In other words, forget the science. Just ban it.

Consider the case of smokeless tobacco - chew, snuff or dip are some of its more common names. This product has been banned in the EU and Australia while cigarette smoking, despite its proven harmful effects, remains legal throughout those same parts of the world. And Europeans really know how to smoke! I am not advocating that cigarettes be banned, of course. I just find it absurd that the precautionary principle should apply to the non-proven activity and not to the proven activity.

Now, some of the same people who pushed for the ban are starting to reconsider. They are advocating that smokers switch to snuff as a way to reduce health risk. The reason: science has shown they were wrong. Sweden is the only country in Europe where sucked snuff can be sold, and an article in a professional journal found that not only does Sweden have the lowest incidence of smoking diseases in Europe, but according to Prof. Robert Nilsson of Stockholm University, "it has not been possible to detect any significant increase in the incidence of cancer of the oral cavity or pharynx" among Swedes.

Clive Bates, director of Action on Smoking and Health, a British group, said that "the use of nicotine through oral snuff is much less harmful than smoking." And David Sweanor, senior legal counsel to the Non-Smokers Rights Association in Canada, draws the obvious conclusion: "It is increasingly being recognized that many of the existing 1 billion smokers worldwide are unable or unwilling to quit smoking. Support is therefore growing for the proposal that tobacco-related health risks may be reduced by switching existing smokers to less harmful nicotine-containing products."

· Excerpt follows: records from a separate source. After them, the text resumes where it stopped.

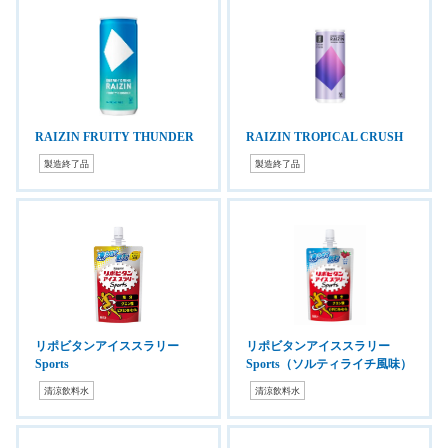
RAIZIN FRUITY THUNDER
RAIZIN TROPICAL CRUSH
製造終了品
製造終了品
リポビタンアイススラリー
リポビタンアイススラリー
Sports
Sports（ソルティライチ風味）
清涼飲料水
清涼飲料水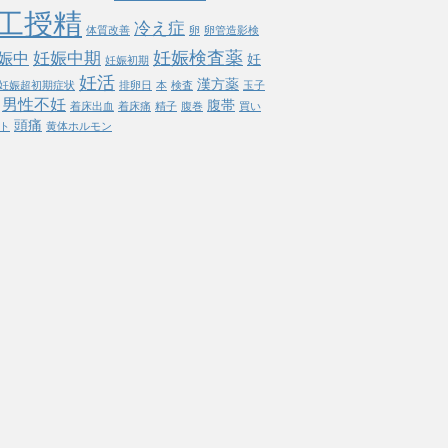
工授精
冷え症
体質改善
卵
卵管造影検
妊娠検査薬
妊娠中期
娠中
妊
妊娠初期
妊活
漢方薬
妊娠超初期症状
排卵日
本
検査
玉子
男性不妊
腹帯
着床出血
着床痛
精子
腹巻
買い
頭痛
ト
黄体ホルモン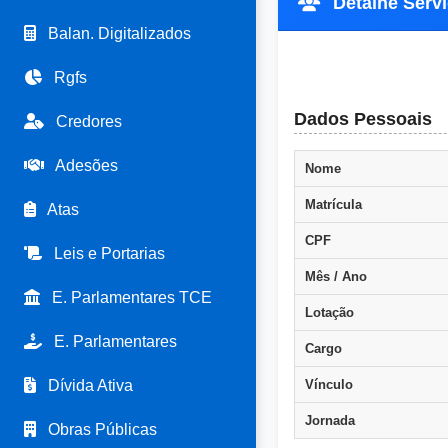
Detalhe Servi
Balan. Digitalizados
Rgfs
Dados Pessoais
Credores
Adesões
Nome
Matrícula
Atas
CPF
Leis e Portarias
Mês / Ano
E. Parlamentares TCE
Lotação
E. Parlamentares
Cargo
Dívida Ativa
Vínculo
Jornada
Obras Públicas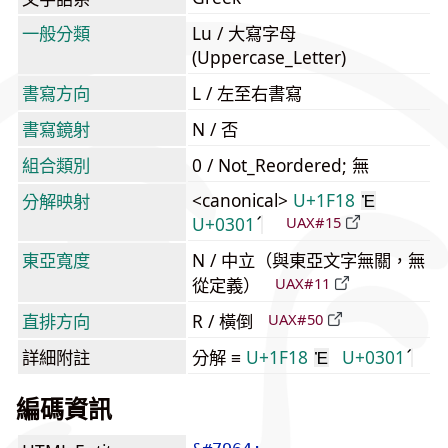
一般分類
Lu / 大寫字母
(Uppercase_Letter)
書寫方向
L / 左至右書寫
書寫鏡射
N / 否
組合類別
0 / Not_Reordered; 無
<canonical>
U+1F18
分解映射
Ἐ
U+0301
UAX#15
東亞寬度
N / 中立（與東亞文字無關，無
從定義）
UAX#11
直排方向
R / 橫倒
UAX#50
詳細附註
分解 ≡
U+1F18
U+0301
Ἐ
編碼資訊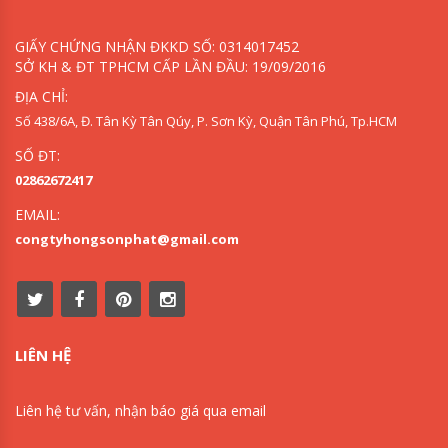
GIẤY CHỨNG NHẬN ĐKKD SỐ: 0314017452
SỞ KH & ĐT TPHCM CẤP LẦN ĐẦU: 19/09/2016
ĐỊA CHỈ:
Số 438/6A, Đ. Tân Kỳ Tân Qúy, P. Sơn Kỳ, Quận Tân Phú, Tp.HCM
SỐ ĐT:
02862672417
EMAIL:
congtyhongsonphat@gmail.com
LIÊN HỆ
Liên hệ tư vấn, nhận báo giá qua email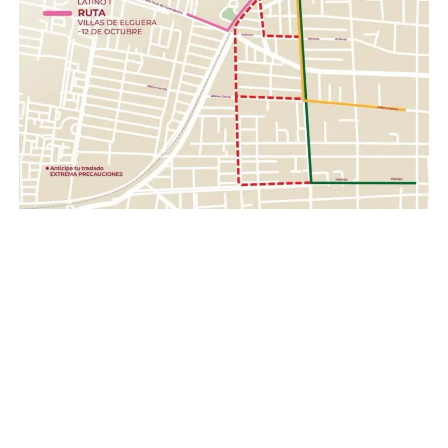
cascos, pilas.
Con esta acción, el Gobierno de la Gente, a través del
Sistema DIF Estatal Guanajuato y el Voluntariado de la
Gente, fortalece los valores de solidaridad, empatía y
unión entre las familias guanajuatenses, impulsando una
red de apoyo que permita llevar esperanza y ayuda a
quienes hoy enfrentan una de las situaciones más
complejas de su historia reciente.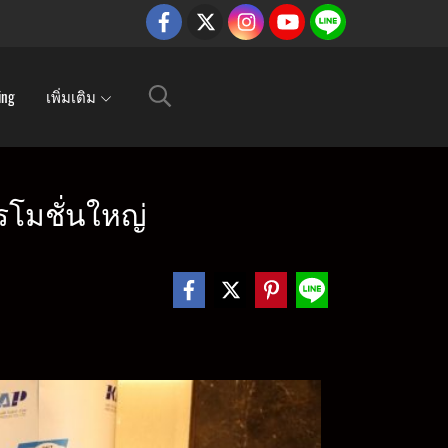
ing
เพิ่มเติม
รโมชั่นใหญ่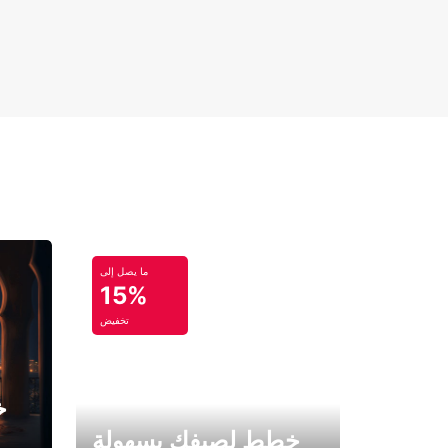
ما يصل إلى
15%
تخفيض
خ
خطط لصيفك بسهولة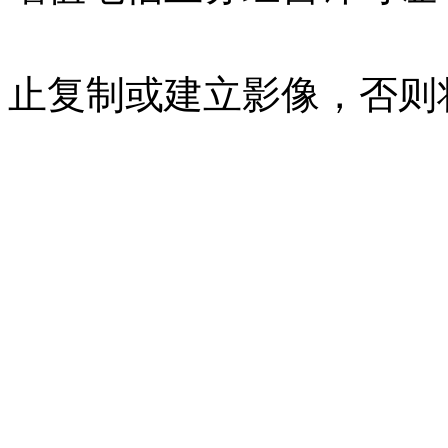
07023350号
沪公网安备 310
止复制或建立影像，否则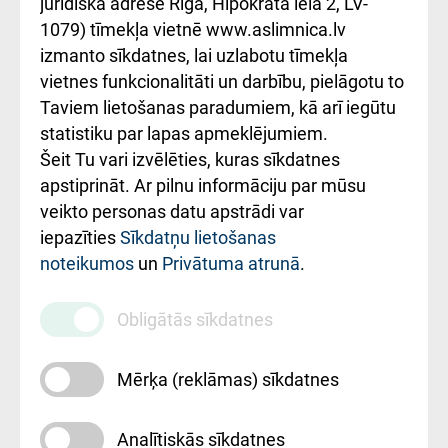
kārtība
Україною
juridiskā adrese Rīga, Hipokrāta iela 2, LV-
1079) tīmekļa vietnē www.aslimnica.lv
Kā pie mums nokļūt
izmanto sīkdatnes, lai uzlabotu tīmekļa
vietnes funkcionalitāti un darbību, pielāgotu to
Rēķinu apmaksas
Taviem lietošanas paradumiem, kā arī iegūtu
ceļvedis
statistiku par lapas apmeklējumiem.
Šeit Tu vari izvēlēties, kuras sīkdatnes
Rekvizīti un
apstiprināt. Ar pilnu informāciju par mūsu
ārstniecības
veikto personas datu apstrādi var
iestādes kods
iepazīties
Sīkdatņu lietošanas
noteikumos
un
Privātuma atrunā
.
010000234
Maksas
Obligātās sīkdatnes
pakalpojumu
cenrādis
Mērķa (reklāmas) sīkdatnes
Analītiskās sīkdatnes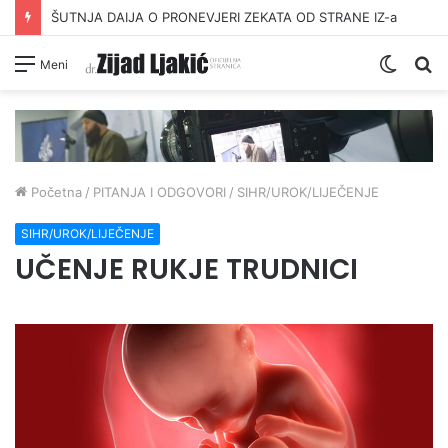
ŠUTNJA DAIJA O PRONEVJERI ZEKATA OD STRANE IZ-a
Switc
Pr
Meni
skin
Početna
/
PITANJA I ODGOVORI
/
SIHR/UROK/LIJEČENJE
SIHR/UROK/LIJEČENJE
UČENJE RUKJE TRUDNICI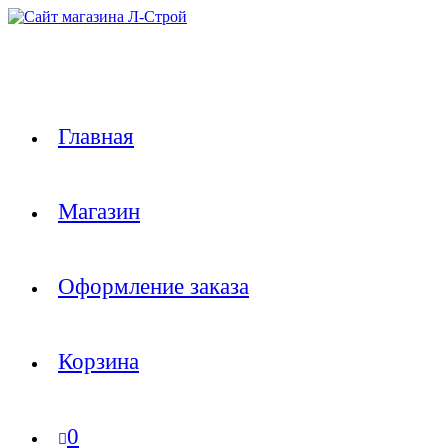
Перейти
к
содержимому
Главная
Магазин
Оформление заказа
Корзина
0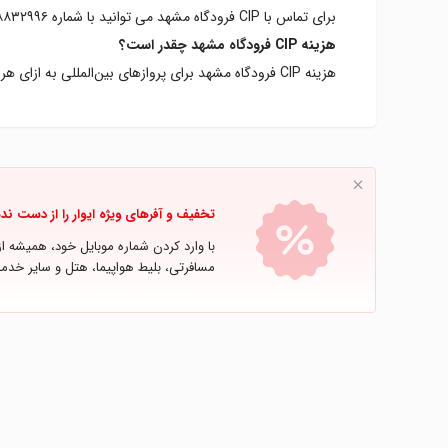
برای تماس با CIP فرودگاه مشهد می توانید با شماره ۰۹۱۵۸۸۳۲۹۹۶ تماس حاصل کنید.
هزینه CIP فرودگاه مشهد چقدر است؟
هزینه CIP فرودگاه مشهد برای پرواز‌های بین‌المللی به ازای هر نفر ۵,۹۸۰,۹۰۰ تومان و برای پرواز‌های داخلی ۲,۹۹۰,۵۰۰ تومان است.
تخفیف و آفرهای ویژه ایوار را از دست ند
با وارد کردن شماره موبایل خود، همیشه ا
مسافرتی، بلیط هواپیما، هتل و سایر خدما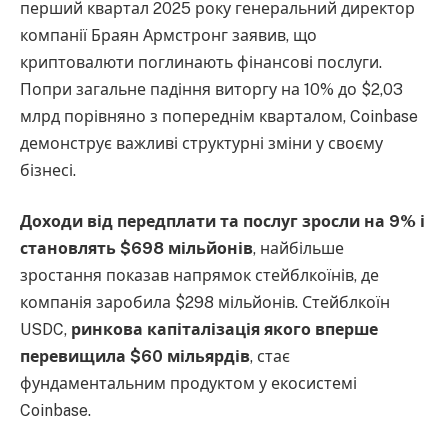
перший квартал 2025 року генеральний директор
компанії Браян Армстронг заявив, що
криптовалюти поглинають фінансові послуги.
Попри загальне падіння виторгу на 10% до $2,03
млрд порівняно з попереднім кварталом, Coinbase
демонструє важливі структурні зміни у своєму
бізнесі.
Доходи від передплати та послуг зросли на 9% і
становлять $698 мільйонів
, найбільше
зростання показав напрямок стейблкоїнів, де
компанія заробила $298 мільйонів. Стейблкоїн
USDC,
ринкова капіталізація якого вперше
перевищила $60 мільярдів
, стає
фундаментальним продуктом у екосистемі
Coinbase.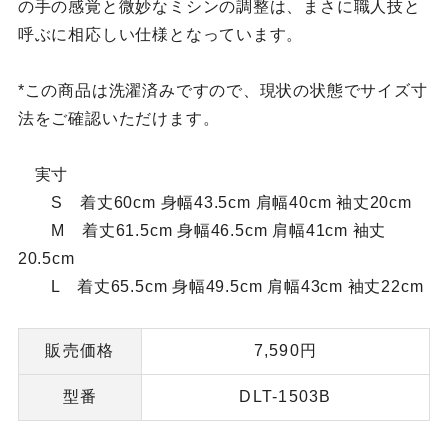
の手の感覚と微妙なミシンの調整は、まさに職人技と
呼ぶに相応しい仕様となっています。
*この商品は洗濯済みですので、現状の状態でサイズ寸
法をご確認いただけます。
実寸
S 着丈60cm 身幅43.5cm 肩幅40cm 袖丈20cm
M 着丈61.5cm 身幅46.5cm 肩幅41cm 袖丈
20.5cm
L 着丈65.5cm 身幅49.5cm 肩幅43cm 袖丈22cm
販売価格
7,590円
型番
DLT-1503B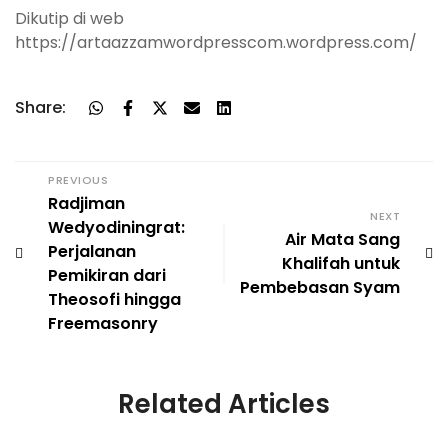
Dikutip di web
https://artaazzamwordpresscom.wordpress.com/
Share:
PREVIOUS
Radjiman
NEXT
Wedyodiningrat:
Air Mata Sang
Perjalanan
Khalifah untuk
Pemikiran dari
Pembebasan Syam
Theosofi hingga
Freemasonry
Related Articles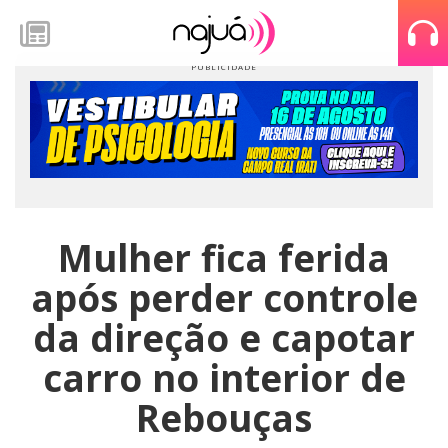
Mulher fica ferida
após perder controle
da direção e capotar
carro no interior de
Rebouças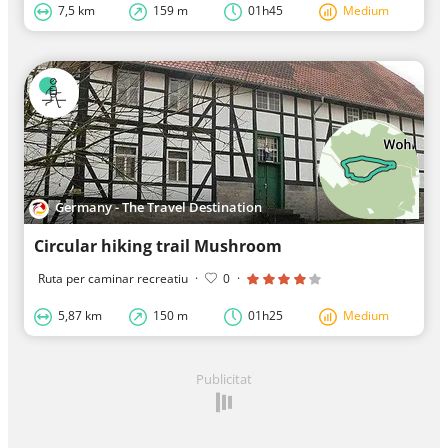
7,5 km
159 m
01h45
Medium
Germany - The Travel Destination
Circular hiking trail Mushroom
Ruta per caminar recreatiu
·
0
·
5,87 km
150 m
01h25
Medium
Publicitat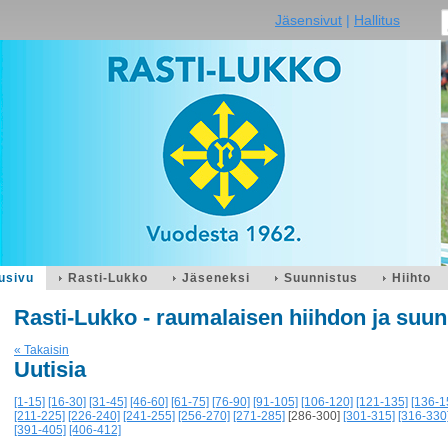
Jäsensivut
|
Hallitus
usivu
Rasti-Lukko
Jäseneksi
Suunnistus
Hiihto
Rasti-Lukko - raumalaisen hiihdon ja suun
« Takaisin
Uutisia
[1-15]
[16-30]
[31-45]
[46-60]
[61-75]
[76-90]
[91-105]
[106-120]
[121-135]
[136-1
[211-225]
[226-240]
[241-255]
[256-270]
[271-285]
[286-300]
[301-315]
[316-330
[391-405]
[406-412]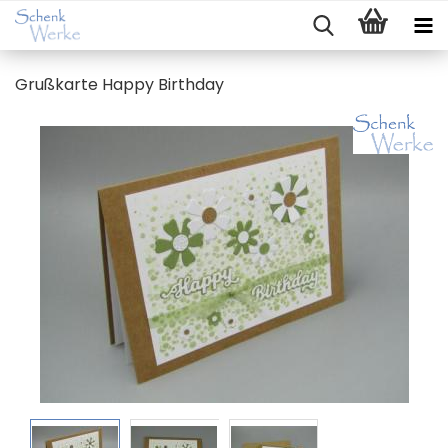
Gruß­kar­te Happy Bir­th­day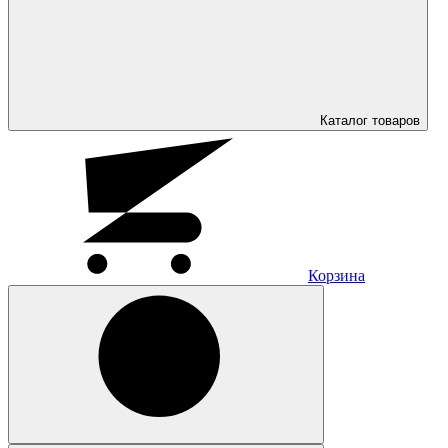
Каталог
товаров
Корзина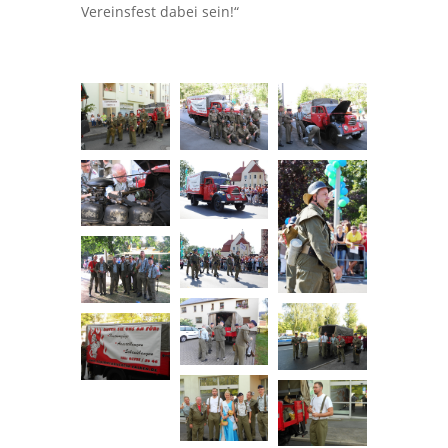
Vereinsfest dabei sein!“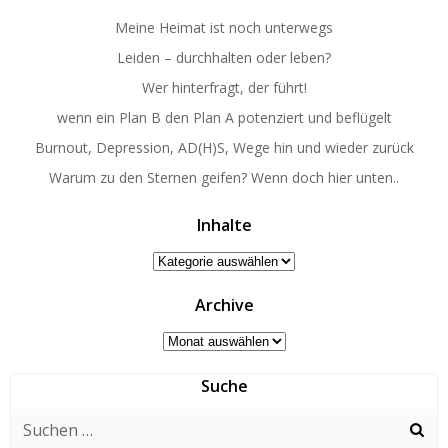
Meine Heimat ist noch unterwegs
Leiden – durchhalten oder leben?
Wer hinterfragt, der führt!
wenn ein Plan B den Plan A potenziert und beflügelt
Burnout, Depression, AD(H)S, Wege hin und wieder zurück
Warum zu den Sternen geifen? Wenn doch hier unten..
Inhalte
Inhalte
Archive
Archive
Suche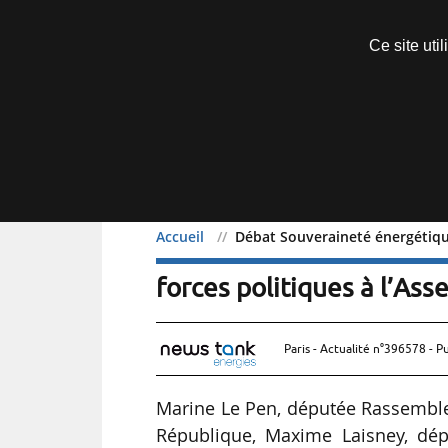
Découvrir sans engagement
Ce site uti
Menu
Accueil
Débat Souveraineté énergétique 
Débat Souveraineté énerg
forces politiques à l’As
Paris - Actualité n°396578 - P
Marine Le Pen, députée Rassemble
République, Maxime Laisney, dép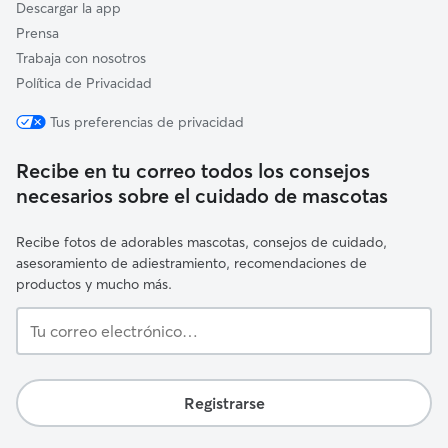
Descargar la app
Prensa
Trabaja con nosotros
Política de Privacidad
Tus preferencias de privacidad
Recibe en tu correo todos los consejos
necesarios sobre el cuidado de mascotas
Recibe fotos de adorables mascotas, consejos de cuidado,
asesoramiento de adiestramiento, recomendaciones de
productos y mucho más.
Tu
correo
electrónico…
Registrarse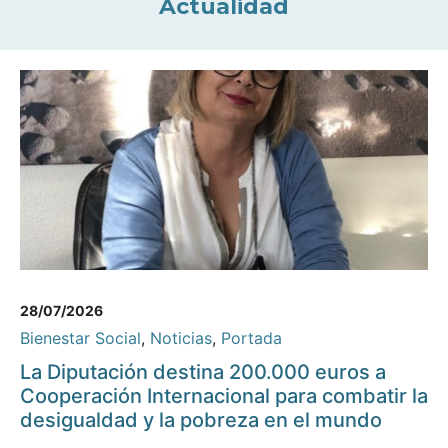
Actualidad
28/07/2026
Bienestar Social
,
Noticias
,
Portada
La Diputación destina 200.000 euros a
Cooperación Internacional para combatir la
desigualdad y la pobreza en el mundo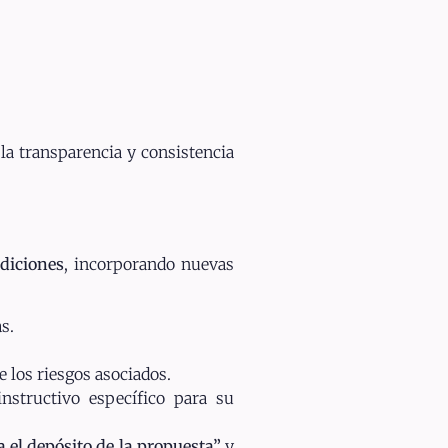
la transparencia y consistencia
diciones
, incorporando nuevas
s.
e los riesgos asociados.
nstructivo específico para su
a el depósito de la propuesta”
y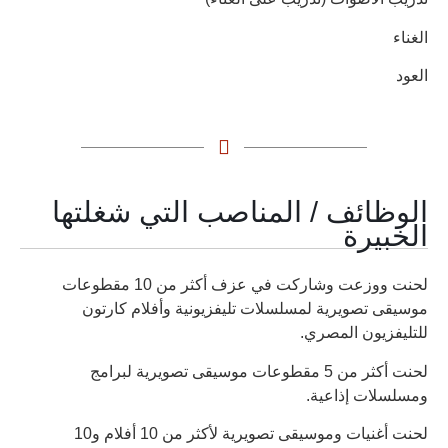
الغناء
العود
الوظائف / المناصب التي شغلتها
الخبيرة
لحنت ووزعت وشاركت في عزف أكثر من 10 مقطوعات
موسيقى تصويرية لمسلسلات تليفزيونية وأفلام كارتون
للتليفزيون المصري.
لحنت أكثر من 5 مقطوعات موسيقى تصويرية لبرامج
ومسلسلات إذاعية.
لحنت أغنيات وموسيقى تصويرية لأكثر من 10 أفلام و10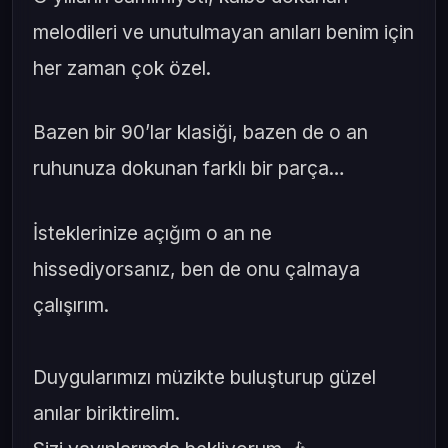
melodileri ve unutulmayan anıları benim için
her zaman çok özel.
Bazen bir 90’lar klasiği, bazen de o an
ruhunuza dokunan farklı bir parça…
İsteklerinize açığım o an ne
hissediyorsanız, ben de onu çalmaya
çalışırım.
Duygularımızı müzikte buluşturup güzel
anılar biriktirelim.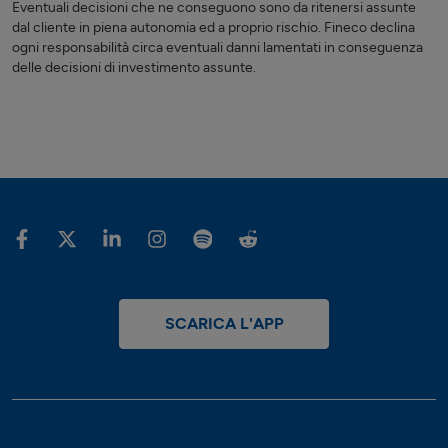
Eventuali decisioni che ne conseguono sono da ritenersi assunte
dal cliente in piena autonomia ed a proprio rischio. Fineco declina
ogni responsabilità circa eventuali danni lamentati in conseguenza
delle decisioni di investimento assunte.
SCARICA L'APP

In an article in the Wall Street Journal Europe earlier this month, Roger Bate, a fellow of the International Policy Network and a TCS columnist, quotes a statement by anti-smoking advocates who actually challenged the precautionary principle in the case of snuff.

Next month in London, TechCentralStation is co-sponsoring, with the group Spiked.com, a conference titled "Panic Attack" - which tries to set risk in perspective. Risk-taking is at the heart of the "animal spirits" that have made free-market economies prosper. But, government, in league with environmentalists and other political groups, is using the possibility of risk as a way to limit freedom.

We can't let it happen.

Technology has the potential to exponentially increase our freedom, which is why government and the sycophants and cynics who try to use it for their own selfish ends, want to limit biotechnology, telecom competition, revolutionary software, the Internet itself. And at the same time, these people want to suck capital out of the private sector for use in the public, raising more and more taxes.

Yes, government has an important role in preserving freedom against real threats from people who want to destroy this nation - as we have seen in Iraq and Afghanistan. But too often, government is an obstacle to freedom - an obstacle we need to remove. Now.